We also breed a Medium Size Labradoodle or Small Standard that range between 30-45 lbs as adults.
Our Mini Aussiedoodles are usually 4-7 lbs at 8 wks and are 13-17 lbs full grown. So somewhere between teacup and small according to the chart above.
PUPPY GROWTH CHART BY AGE
DOG BREEDS USED IN ABOVE GROWTH CHART
The toy dog chart above is based on the growth rate of a Toy Poodle.
Dogs of this kind of size and weight typically stop growing somewhere between 6 and 8 months of age, but the vast majority of their growth is complete by around six months of age.
Small and medium dogs
The chart given of a small dog is based on a Miniature Schnauzer. The medium dog is an English Springer Spaniel.
Small to medium sized dogs tend to have completed their growth by around the end of the first year.
With close to their adult height reached by around nine months.
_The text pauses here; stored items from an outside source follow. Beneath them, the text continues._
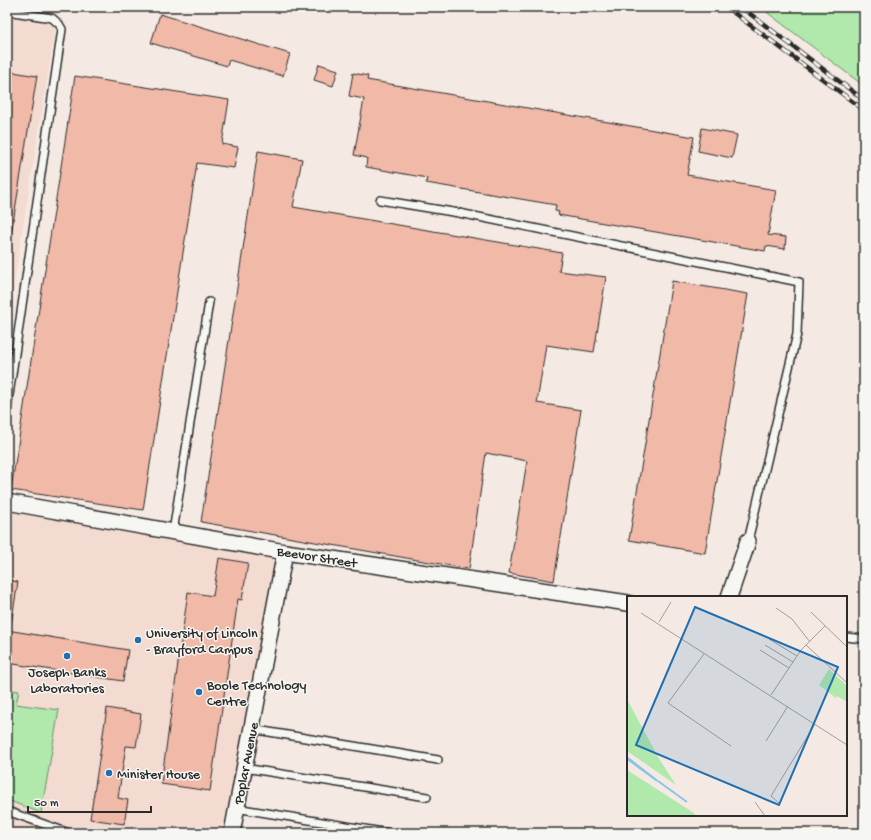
<svg xmlns="http://www.w3.org/2000/svg" width="871" height="840" font-family="'Gochi Hand',sans-serif">
<style>
.built{fill:#f4dbd1}
.green{fill:#b1e8ac;stroke:#6e8a6c}
.building{fill:#f1b9a8;stroke:#2b2b2b}
.lines{fill:none;stroke-linecap:round;stroke-linejoin:round}
.lane-casing{stroke:#2b2b2b;stroke-width:10}
.street-casing{stroke:#2b2b2b;stroke-width:18}
.lane{stroke:#f6f6f2;stroke-width:7}
.street{stroke:#f6f6f2;stroke-width:15}
.rail-casing{stroke:#2b2b2b;stroke-width:4.5}
.rail{stroke:#f6f6f2;stroke-width:3;stroke-dasharray:9;stroke-linecap:butt}
.poi-dot{fill:#1f6fb2;stroke:#f6f6f2;stroke-width:1.5}
.labels{text-anchor:middle;stroke-width:3;stroke-linejoin:round;paint-order:stroke}
.street-label{font-size:14px;fill:#2b2b2b;stroke:#f6f6f2}
.poi-label{font-size:14px;fill:#2b2b2b;stroke:#f6f6f2;text-anchor:start}
.inset-river{fill:none;stroke:#88c5e8;stroke-width:2}
.inset-road{fill:none;stroke:#a49e99;stroke-width:1}
.view{fill:#1f6fb2;fill-opacity:0.15;stroke:#1f6fb2;stroke-width:2}
.inset-edge{fill:none;stroke:#2b2b2b;stroke-width:2}
</style>
<rect width="100%" height="100%" fill="#f5eae3"/>
<filter id="ink" filterUnits="userSpaceOnUse"><feTurbulence type="fractalNoise" baseFrequency=".025" numOctaves="2"/><feDisplacementMap in="SourceGraphic" scale="8" xChannelSelector="R" yChannelSelector="G"/><feConvolveMatrix kernelMatrix="1 2 1 2 8 2 1 2 1" color-interpolation-filters="sRGB"/></filter>
<g filter="url(#ink)">
<g class="built">
<path d="M7,7H59L7,326Z"/>
<path d="M7,502L285,552L232,833H7Z"/>
</g>
<g class="green">
<path d="M760,7H864V86Z"/>
<path d="M7,689L19,691L16,704L59,710L41,813L7,800Z"/>
</g>
<g class="building">
<path d="M160,14L290,54L283,76L229,60L227,66L151,43Z"/>
<path d="M319,64L338,70L333,86L314,80Z"/>
<path d="M7,71L37,76L7,259Z"/>
<path d="M353,73L368,76L367,80L694,137L687,175L776,190L768,235L786,237L785,249L766,246L765,251L558,215L559,212L555,211L556,205L426,183L427,178L366,167L367,158L354,155L364,99L349,96Z"/>
<path d="M75,76L229,100L222,144L238,147L234,168L197,163L143,510L11,490Z"/>
<path d="M702,128L737,135L732,158L698,151Z"/>
<path d="M258,151L302,159L293,207L562,253L559,271L606,277L594,352L546,345L537,403L581,410L554,581L509,573L527,461L486,453L469,569L201,522Z"/>
<path d="M672,281L748,294L705,553L629,540Z"/>
<path d="M219,558L248,563L242,600L238,599L210,791L161,784L188,592L213,596Z"/>
<path d="M7,580L18,582L11,624H7Z"/>
<path d="M7,630L128,650L123,681L7,663Z"/>
<path d="M107,708L141,714L136,747L126,746L118,798L128,800L124,824L90,819Z"/>
</g>
<g class="lines">
<g class="lane-casing">
<g id="lane">
<path d="M7,11L52,18L59,24L62,29L7,409"/>
<path d="M380,200L459,213L799,282L797,334L748,541"/>
<path d="M173,532L209,302"/>
<path d="M846,637L864,639"/>
<path d="M251,729L438,760"/>
<path d="M244,768L427,797"/>
<path d="M236,808L389,833"/>
<path d="M7,811L69,833"/>
</g>
</g>
<g class="street-casing">
<g id="street">
<path d="M7,502L285,552L628,603"/>
<path d="M729,597L748,541"/>
<path d="M232,833L285,552"/>
</g>
</g>
<use href="#lane" class="lane"/>
<use href="#street" class="street"/>
<g class="rail-casing">
<g id="rail">
<path d="M726,7L864,110"/>
<path d="M741,7L864,100"/>
</g>
</g>
<use href="#rail" class="rail"/>
</g>
</g>
<g class="poi-dot">
<circle cx="138" cy="640" r="4"/>
<circle cx="67" cy="656" r="4"/>
<circle cx="199" cy="692" r="4"/>
<circle cx="109" cy="773" r="4"/>
</g>
<g class="labels">
<g class="street-label">
<text transform="translate(317 556) rotate(9)" y="5">Beevor Street</text>
<text transform="translate(245 763) rotate(-79)" y="5">Poplar Avenue</text>
</g>
<g class="poi-label">
<text x="146" y="637">University of Lincoln<tspan x="146" dy="16">- Brayford Campus</tspan></text>
<text x="67" y="676" text-anchor="middle">Joseph Banks<tspan x="67" dy="16">Laboratories</tspan></text>
<text x="207" y="689">Boole Technology<tspan x="207" dy="16">Centre</tspan></text>
<text x="117" y="778">Minister House</text>
</g>
</g>
<g transform="translate(627 596)">
<rect width="220" height="220" fill="#f5eae3"/>
<path d="M202,73L220,90V106L210,100L209,102L192,89ZM0,103L31,161L49,189L0,155ZM0,174L67,217L69,220H0Z" fill="#b1e8ac"/>
<path d="M0,160L31,184L30,186L0,164Z" fill="#88c5e8"/>
<path class="inset-river" d="M31,185L60,206"/>
<path class="inset-road" d="M149,12L165,23L183,46M184,16L220,51M14,17L220,149M32,26L44,6M142,43L170,60M138,49L166,66M179,49L220,87M133,54L162,72M77,58L41,107L104,150M144,99L174,54L198,30M139,145L161,110M128,206L138,220M153,208L144,200L188,128"/>
<path class="view" d="M68,11L211,71L152,209L9,149Z"/>
<rect width="220" height="220" class="inset-edge"/>
</g>
<rect width="871" height="840" fill="none" stroke="#f6f6f2" stroke-width="24"/>
<rect x="12" y="12" width="847" height="816" fill="none" stroke="#2b2b2b" stroke-width="1.5" filter="url(#ink)"/>
<path d="M28 806v6h123v-6" fill="none" stroke="#2b2b2b" stroke-width="2"/>
<text x="34" y="806" font-size="12" fill="#2b2b2b" stroke="#f6f6f2" stroke-width="3" paint-order="stroke">50 m</text>
</svg>
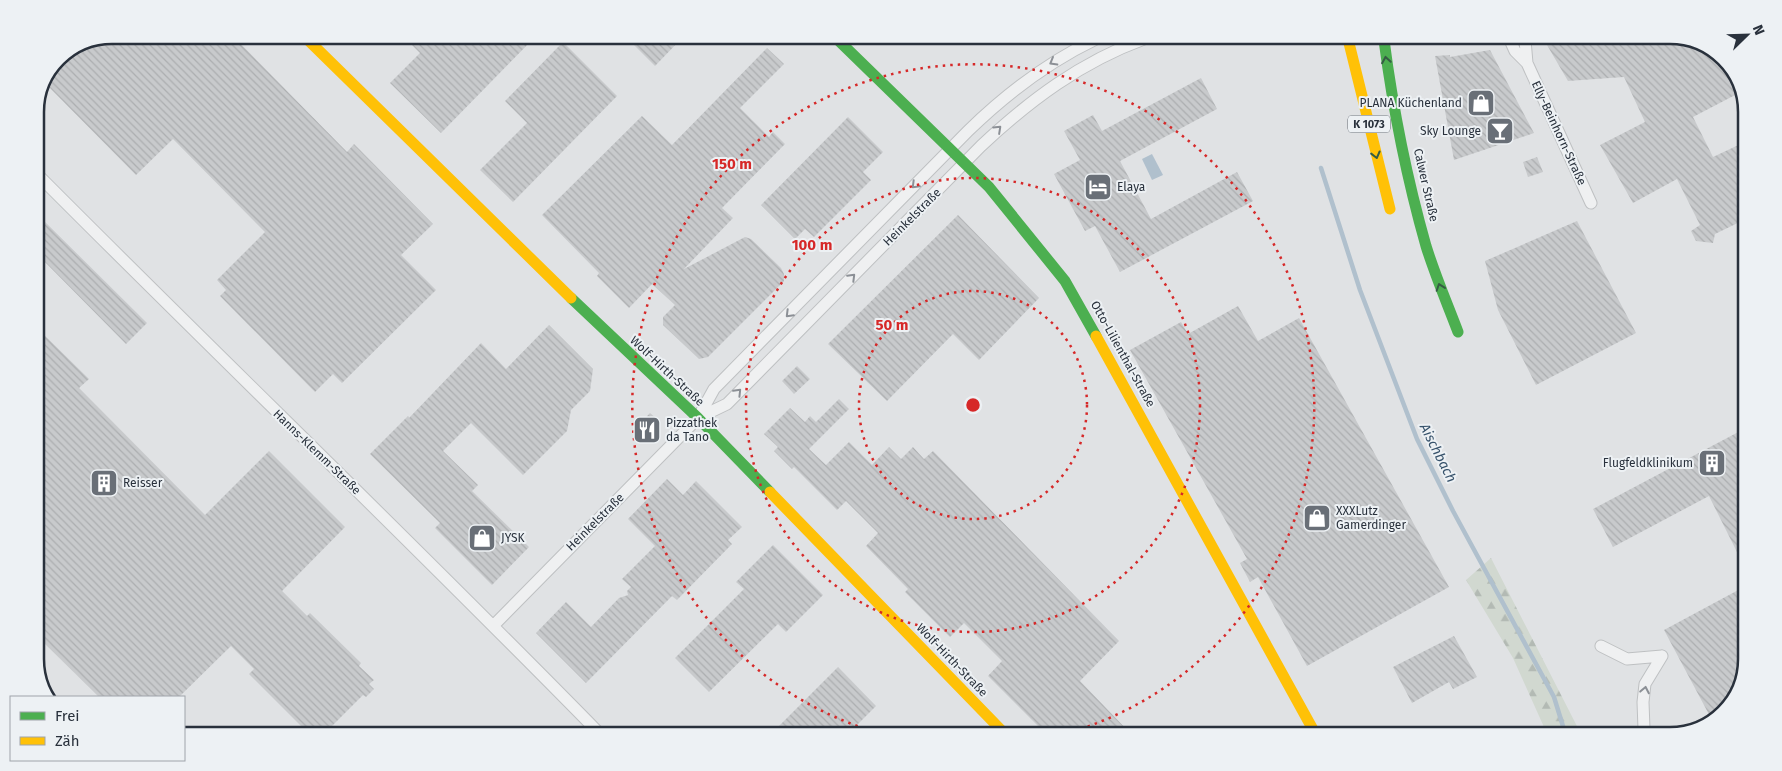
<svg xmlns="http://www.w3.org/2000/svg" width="1782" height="771" viewBox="0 0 1782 771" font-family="'Fira Sans',sans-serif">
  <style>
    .forest { fill: url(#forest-firs) }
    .water { fill: #b0c0cd }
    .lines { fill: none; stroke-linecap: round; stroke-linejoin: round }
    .stream { stroke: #b0c0cd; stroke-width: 4.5 }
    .building { fill: url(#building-back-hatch) }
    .street-casing { stroke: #bec0c2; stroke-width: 13 }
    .street { stroke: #eff0f1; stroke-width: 11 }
    .fast { stroke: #4caf50; stroke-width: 11 }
    .slow { stroke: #ffc107; stroke-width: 11 }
    .oneway { stroke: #355d43 }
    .oneway2 { stroke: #8c9096 }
    .ring { fill: none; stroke: #d62828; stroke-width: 2.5; stroke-dasharray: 2.5 5 }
    .labels { text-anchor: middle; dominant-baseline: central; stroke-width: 4; stroke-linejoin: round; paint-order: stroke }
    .shield { fill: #edf1f4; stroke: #646b73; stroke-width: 1 }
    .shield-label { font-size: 11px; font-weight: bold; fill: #29313c }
    .poi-label { font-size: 12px; fill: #29313c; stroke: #edf1f4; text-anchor: start }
    .street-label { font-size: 12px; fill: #29313c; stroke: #edf1f4 }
    .water-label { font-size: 14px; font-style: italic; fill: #37526b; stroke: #edf1f4 }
    .rim { fill: none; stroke: #29313c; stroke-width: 2.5 }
    .centre { fill: #d62828; stroke: #edf1f4; stroke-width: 2.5 }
    .ring-label { font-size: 15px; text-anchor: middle; font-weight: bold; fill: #d62828; stroke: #edf1f4; stroke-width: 4; stroke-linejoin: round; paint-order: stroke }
  </style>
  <defs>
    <pattern id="forest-firs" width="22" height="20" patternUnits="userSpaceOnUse" patternTransform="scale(1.25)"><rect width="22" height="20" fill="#d1d8d0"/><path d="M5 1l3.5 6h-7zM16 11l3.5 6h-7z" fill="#b3bab4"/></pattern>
    <pattern id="building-back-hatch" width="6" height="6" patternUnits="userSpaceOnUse" patternTransform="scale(1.25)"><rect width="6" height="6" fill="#c8cacc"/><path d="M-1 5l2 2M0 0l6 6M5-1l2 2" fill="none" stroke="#acaeb0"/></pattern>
  </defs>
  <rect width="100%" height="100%" fill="#e0e2e4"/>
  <path class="forest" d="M1491,558L1582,736H1548L1513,658L1466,580Z"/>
  <path class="water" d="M1152,154L1163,175L1152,180L1142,159Z"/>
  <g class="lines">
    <path class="stream" d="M1321,168L1360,290L1417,439L1453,511L1554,697L1566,736"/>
  </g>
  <path class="building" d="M112,35H232L347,152L354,144L433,224L401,255L436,290L342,383L333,374L315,392L220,296L226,290L217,280L265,232L173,139L136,175L46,84L79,48Z
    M403,36L535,37L441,133L390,83L420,53Z
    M626,37H683L655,66Z
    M563,42L617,96L513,202L480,170L527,123L505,101Z
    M1547,45H1704L1721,58L1739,93L1693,117L1713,157L1747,141L1746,219L1715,234L1713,243L1696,241L1691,231L1700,225L1677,179L1633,203L1600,145L1645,122L1624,77L1568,81Z
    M767,48L784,64L740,108L769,137L773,132L785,144L722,208L733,218L684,269L745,237L751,239L781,268L784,274V281L708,357L699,359L663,325V317L675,305L652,284L629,308L597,276L599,273L542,215L642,116L672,145Z
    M1490,50L1534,133L1454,160L1435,56L1450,55V57Z
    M1201,78L1217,109L1120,161L1151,219L1237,172L1253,201L1120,272L1095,226L1085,231L1054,174L1080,160L1064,131L1093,115L1102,131Z
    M848,117L883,152L863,172L871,180L814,237L805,229L795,239L761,205Z
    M1537,157L1543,172L1528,177L1523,162Z
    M35,212L147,323L126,344L43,260L35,267Z
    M958,215L1039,298L979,360L953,334L887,401L828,344Z
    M1577,221L1636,333L1536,385L1498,310L1485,261Z
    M1238,306L1258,341L1299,318L1449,587L1307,666L1258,577L1250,582L1240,563L1247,559L1130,350L1181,322L1188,334Z
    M549,325L593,369L590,391L571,410L567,431L523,475L471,423L443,451L478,485L472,491L529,547L492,585L435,528L440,523L370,454L408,416L409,418L481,343L506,369Z
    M35,326L89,379L79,388L205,515L269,451L345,527L282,591L307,616L310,613L361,663L359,666L374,680L369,684L374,689L366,697L363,695L327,731H306L249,674L254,669L231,646L179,697H99L35,634Z
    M797,366L810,379L794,394L782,381Z
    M839,399L849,409L809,449L826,465L849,442L872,465L889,447L901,459L913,447L924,459L933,451L1119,641L1080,681L1131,734H1046L988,676L1002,661L964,623L950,637L905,592L908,589L866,546L878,533L846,501L837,510L794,467L792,469L774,451L778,447L764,434L790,408L805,422L810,416L816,422Z
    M650,413L658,420L655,432L647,441L635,429Z
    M1744,429L1742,562L1709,496L1613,547L1593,509Z
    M667,479L683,495L696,481L742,527L728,540L732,544L677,600L672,596L586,683L536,633L566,602L591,627L619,598L628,595L627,591L631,587L622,579L655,546L628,519Z
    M773,545L823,595L786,632L778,624L709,692L675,658L744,589L736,582Z
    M1742,588L1741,688L1713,722L1664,630Z
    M1454,636L1477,677L1453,689L1449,682L1412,703L1393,667Z
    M838,667L876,706L849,733H772Z"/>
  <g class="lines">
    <g class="street-casing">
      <path id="street" d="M1510,40L1515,51L1527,63
        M1525,40L1527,63L1591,203
        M35,172C222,360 413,543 598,732
        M698,418L727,404L981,146C1030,100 1081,62 1144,39
        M493,626L698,418L714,389L968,131C1006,94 1048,62 1096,39
        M1601,646L1627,659L1662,656
        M1644,729L1643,702L1645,684L1662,656"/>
    </g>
    <use href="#street" class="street"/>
    <path class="fast" d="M836,38L989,187L1065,281L1096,336
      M1384,40C1393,109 1407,179 1426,246C1435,275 1447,303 1458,332
      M571,298L698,418L770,492"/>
    <path class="slow" d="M304,36L571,298
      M1348,39L1390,209
      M1096,336L1316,735
      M770,492L1005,734"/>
  </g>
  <defs><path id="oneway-chevron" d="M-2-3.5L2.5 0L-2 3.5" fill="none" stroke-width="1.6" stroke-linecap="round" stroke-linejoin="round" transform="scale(1.25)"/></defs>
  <g class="oneway">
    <use href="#oneway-chevron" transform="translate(1386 60) rotate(-99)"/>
    <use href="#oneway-chevron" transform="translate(1376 155) rotate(76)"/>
    <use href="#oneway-chevron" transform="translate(1440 287) rotate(-109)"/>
  </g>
  <g class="oneway2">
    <use href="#oneway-chevron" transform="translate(1053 62) rotate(150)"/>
    <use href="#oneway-chevron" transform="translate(998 129) rotate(-43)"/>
    <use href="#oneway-chevron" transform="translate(915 185) rotate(135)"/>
    <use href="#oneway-chevron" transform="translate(852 277) rotate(-45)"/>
    <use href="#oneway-chevron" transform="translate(789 314) rotate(135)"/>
    <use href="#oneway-chevron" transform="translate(738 392) rotate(-46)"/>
    <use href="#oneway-chevron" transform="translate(1645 690) rotate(-79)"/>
  </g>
  <g class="ring">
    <circle cx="973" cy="405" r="114"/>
    <circle cx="973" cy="405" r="227"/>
    <path d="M879 733A341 341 0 1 1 1064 734"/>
  </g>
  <defs>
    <g id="shop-square" transform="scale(1.4375)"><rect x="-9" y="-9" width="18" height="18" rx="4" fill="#696f77" stroke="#edf1f4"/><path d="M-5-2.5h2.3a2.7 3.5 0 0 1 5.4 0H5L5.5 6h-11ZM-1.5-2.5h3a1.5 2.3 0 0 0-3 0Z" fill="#fff"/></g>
    <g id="bar-square" transform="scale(1.4375)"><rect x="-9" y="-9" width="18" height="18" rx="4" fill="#696f77" stroke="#edf1f4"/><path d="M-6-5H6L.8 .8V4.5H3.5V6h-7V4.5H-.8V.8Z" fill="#fff"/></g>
    <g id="hotel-square" transform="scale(1.4375)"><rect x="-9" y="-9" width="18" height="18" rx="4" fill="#696f77" stroke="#edf1f4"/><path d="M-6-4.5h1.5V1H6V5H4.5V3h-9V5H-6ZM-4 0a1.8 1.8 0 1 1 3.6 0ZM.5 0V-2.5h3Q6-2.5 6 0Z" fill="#fff"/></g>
    <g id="restaurant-square" transform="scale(1.4375)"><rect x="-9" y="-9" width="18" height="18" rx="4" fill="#696f77" stroke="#edf1f4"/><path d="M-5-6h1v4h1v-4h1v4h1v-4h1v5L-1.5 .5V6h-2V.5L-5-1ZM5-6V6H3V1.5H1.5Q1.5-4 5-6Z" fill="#fff"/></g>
    <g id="building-square" transform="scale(1.4375)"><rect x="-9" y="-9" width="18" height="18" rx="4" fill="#696f77" stroke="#edf1f4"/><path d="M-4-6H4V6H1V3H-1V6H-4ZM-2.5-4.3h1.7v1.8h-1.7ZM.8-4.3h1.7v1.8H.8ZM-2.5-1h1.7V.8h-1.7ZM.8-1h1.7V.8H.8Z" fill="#fff"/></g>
  </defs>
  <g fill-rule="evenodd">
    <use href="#shop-square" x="1481" y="103"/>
    <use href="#bar-square" x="1500" y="131"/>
    <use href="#hotel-square" x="1098" y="187"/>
    <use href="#restaurant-square" x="647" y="430"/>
    <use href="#building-square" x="1712" y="463"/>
    <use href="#building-square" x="104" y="483"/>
    <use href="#shop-square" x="1317" y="518"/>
    <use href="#shop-square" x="482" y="538"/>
  </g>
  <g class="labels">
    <rect class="shield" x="1348" y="115.5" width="42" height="17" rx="4"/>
    <g class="shield-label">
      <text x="1369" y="124">K 1073</text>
    </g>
    <g class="poi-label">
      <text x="1462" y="103" text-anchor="end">PLANA Küchenland</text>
      <text x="1481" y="131" text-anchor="end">Sky Lounge</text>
      <text x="1117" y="187">Elaya</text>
      <text x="666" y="423">Pizzathek<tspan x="666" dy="14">da Tano</tspan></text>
      <text x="1693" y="463" text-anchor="end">Flugfeldklinikum</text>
      <text x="123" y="483">Reisser</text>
      <text x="1336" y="511">XXXLutz<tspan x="1336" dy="14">Gamerdinger</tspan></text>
      <text x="501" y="538">JYSK</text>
    </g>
    <g class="street-label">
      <text transform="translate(1559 133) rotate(65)">Elly-Beinhorn-Straße</text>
      <text transform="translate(1426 185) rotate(77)">Calwer Straße</text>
      <text transform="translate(912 217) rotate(-45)">Heinkelstraße</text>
      <text transform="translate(1123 354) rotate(61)">Otto-Lilienthal-Straße</text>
      <text transform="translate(667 371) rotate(43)">Wolf-Hirth-Straße</text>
      <text transform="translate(317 452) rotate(44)">Hanns-Klemm-Straße</text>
      <text transform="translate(595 522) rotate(-45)">Heinkelstraße</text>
      <text transform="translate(952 660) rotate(46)">Wolf-Hirth-Straße</text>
    </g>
    <g class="water-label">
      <text transform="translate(1438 453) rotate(63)">Aischbach</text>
    </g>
  </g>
  <path d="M0 0H1782V771H0ZM112 44H1670A68 68 0 0 1 1738 112V659A68 68 0 0 1 1670 727H112A68 68 0 0 1 44 659V112A68 68 0 0 1 112 44Z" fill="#edf1f4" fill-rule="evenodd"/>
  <path class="rim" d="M112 44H1670A68 68 0 0 1 1738 112V659A68 68 0 0 1 1670 727H112A68 68 0 0 1 44 659V112A68 68 0 0 1 112 44Z"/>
  <circle cx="973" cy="405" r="8" class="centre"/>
  <g class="ring-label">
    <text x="732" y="169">150 m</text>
    <text x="812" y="250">100 m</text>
    <text x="892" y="330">50 m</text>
  </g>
  <rect x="10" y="696" width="175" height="65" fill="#edf1f4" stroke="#9fa4aa"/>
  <rect x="20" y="712" width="25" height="8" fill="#4caf50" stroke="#9fa4aa"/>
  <text x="55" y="721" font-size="15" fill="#29313c">Frei</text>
  <rect x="20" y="737" width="25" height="8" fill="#ffc107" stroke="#9fa4aa"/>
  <text x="55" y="746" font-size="15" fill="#29313c">Zäh</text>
  <g transform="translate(1747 35) rotate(67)" stroke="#edf1f4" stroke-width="4" paint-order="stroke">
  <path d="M0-4L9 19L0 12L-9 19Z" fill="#29313c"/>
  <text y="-8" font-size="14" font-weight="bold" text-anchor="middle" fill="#29313c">N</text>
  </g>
</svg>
Again, this is not set in stone. Just a rough guide.
In this chart the growth rate of the large dog is based on the growth rate of a moderate sized German Shepherd Dog.
Most larger breeds will finally complete their growth somewhere between 18 and 24 months, though they may be close to their adult height by their first birthday.
Our Giant Dog is a Great Dane. Some giant breeds reach even greater weights than this and grow for even longer.
Some giant breeds will continue growing for up to three years.
Again, these are just general guidelines. But the general rule is this: the larger the dog, the longer they grows.
DO RUNT PUPPIES STAY SMALL?
Are you tempted to bring home the smallest puppy from a litter in the hope they stay petite into adulthood?
For example, a Labrador might be a bit too big for your home, but a little Labrador would be a great fit? Very bad but common logic. If the Labrador is too big for you.. please do not bring home a Labrador runt with a hope and a prayer that they’ll stay small because they most likely won’t. Size is based on genetics not puppy size.
A puppy who’s smaller but healthy before weaning usually catches up with their littermates once they start eating solid food or when they’re hand nursed by the breeder.
Indeed, online dog forums are awash with anecdotes from owners who brought home the smallest puppy in the litter, then watched in disbelief as they reached the highest weight ranges for their breed.